Task directions:
List every myth that the mythology podcast text below names as an example of a tale that still resonates.

Study text:
┌────────

Greek and Roman mythology isn't just a series of ancient stories and religious origins even to modern folk. These tales still resonate as fables from which we can still learn, whether Icarus flying too close to the sun, King Midas and his touch of gold, Romulus and Remus founding Rome, Pandora's Box, or Jason and the Argonauts and their epic voyage. But let's face it – they are often told in less than inspiring tones on the one hand or given inaccurate Hollywood treatment on the other. Well, not in Let's Talk About Myths, Baby! Greek & Roman Mythology Retold. The stories are explored in intimate detail in this podcast but with humour and pace to keep you interested and entertained. It's very light on its feet and perfect for a journey or housework. And you'll be picking up plenty of timeless tales that remain relevant today.

└────────

Dataset entries:
┌────────

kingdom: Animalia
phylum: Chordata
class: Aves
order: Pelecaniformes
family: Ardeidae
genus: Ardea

└────────

Answer for the task:
Icarus flying too close to the sun
King Midas and his touch of gold
Romulus and Remus founding Rome
Pandora's Box
Jason and the Argonauts and their epic voyage